A function may have zero or more formal parameters. The scope of a formal parameter is the body of the function.
All user-defined functions return either an integer value or a boolean value. Klein has no notion of a "void" function.
Miscellaneous
Compound expressions can be nested to any depth.
Binary operators and function calls evaluate their arguments from left to right.
The only user-defined identifiers in Klein are the names of functions and the names of formal parameters to functions. There are no "variables".
User-Defined Functions
Each function declaration consists of the function's name, its formal parameters and their types, the function's return type, and its body.
Function names are unique.
A function may refer only to its formal parameters and to other functions.
A Klein function may call itself.
Primitive Functions
For the purposes of user interaction, Klein provides the
primitive function print(expression).
For example:
print( x+y )
print writes the value of its argument on standard
output, followed by a new line character.
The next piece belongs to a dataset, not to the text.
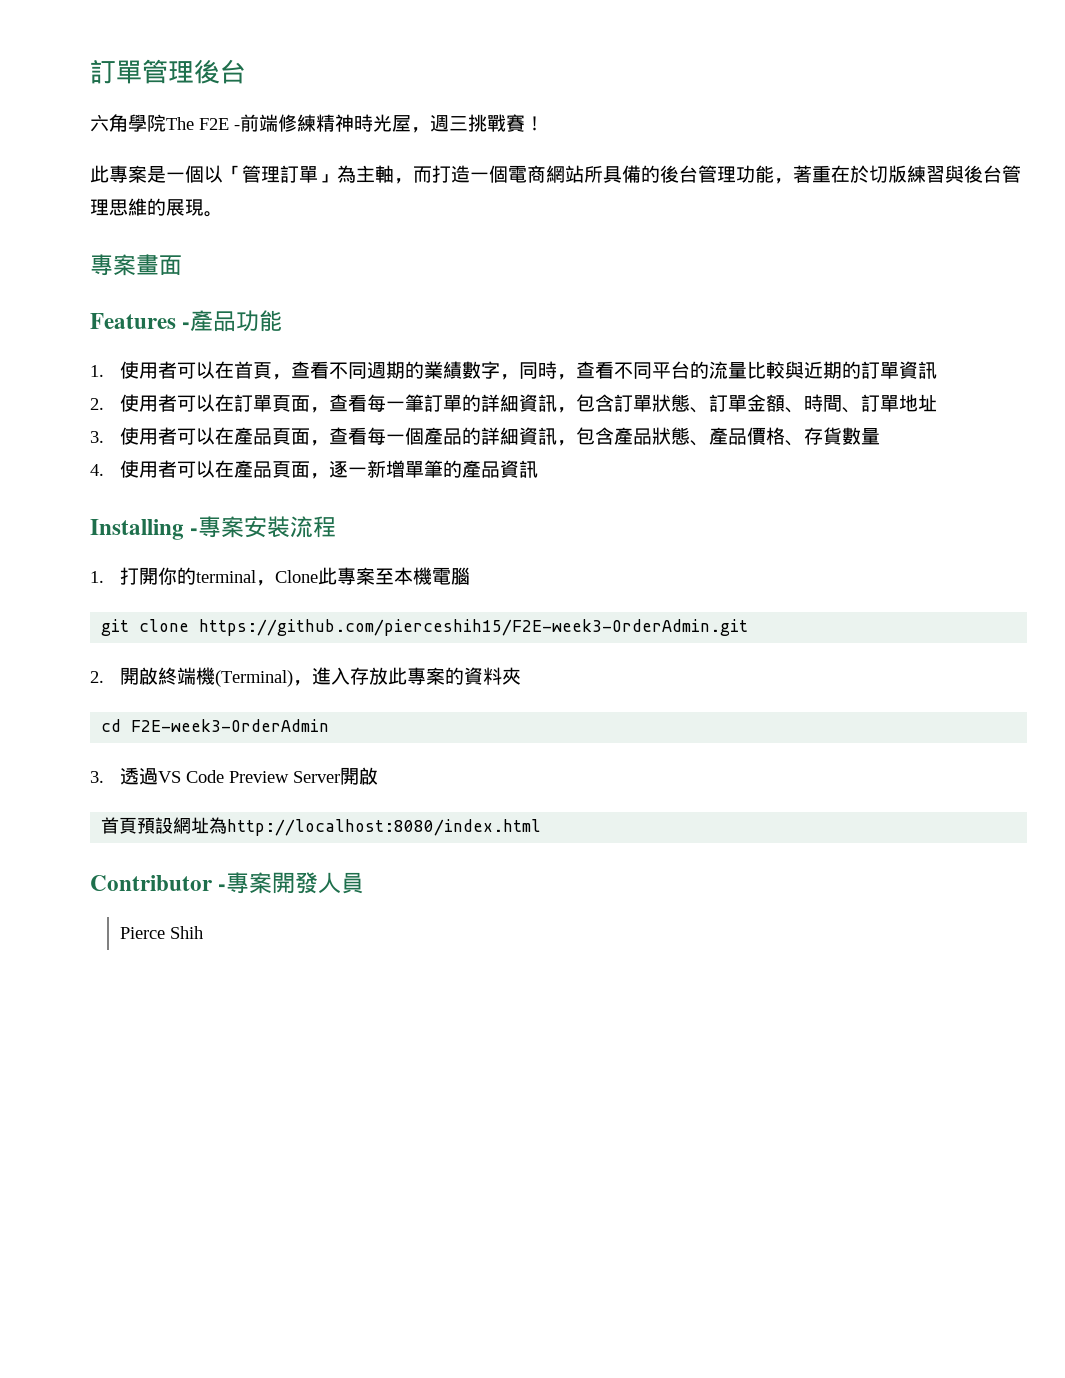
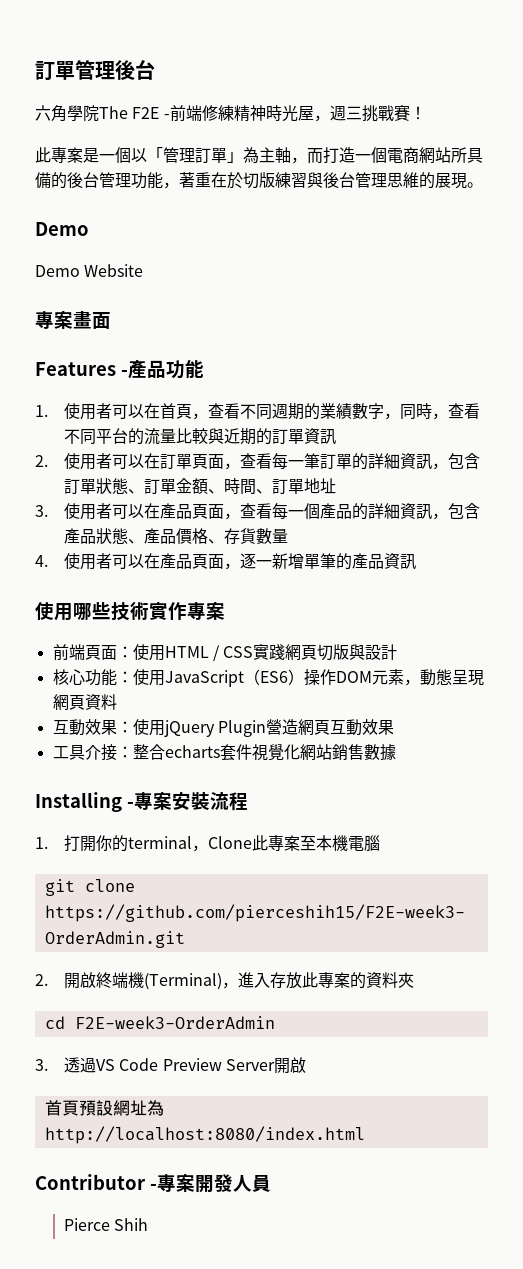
(223, 214) none -> [35,222,89,236] [35,264,144,277] // Demo // Demo Website
(538, 469) none -> [35,601,225,621] [52,644,398,661] [52,669,484,687] [52,694,117,711] [52,719,394,737] [52,744,396,761] // 使用哪些技術實作專案 // 前端頁面：使用HTML / CSS實踐網頁切版與設計 // 核心功能：使用JavaScript（ES6）操作DOM元素，動態呈現網頁資料 // 互動效果：使用jQuery Plugin營造網頁互動效果 // 工具介接：整合echarts套件視覺化網站銷售數據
Unlike all user-defined functions, the value of a call to
print is undefined. For this reason, if a
function contains a call to print, that call
comes at the top of the function body.
Programs
A Klein program consists of a sequence of function definitions.
Every program must define a function named main,
which is called first when the program runs.
The result returned by main is printed on
standard output.
Users may provide arguments to main on the
command line.
For example, here is a complete Klein program that computes the absolute value of its argument:
function main(n : integer) : integer
if n < 0
then -n
else n
If this program were compiled into an executable file named
abs, then running it under Unix might look
something like this:
$ abs -3 3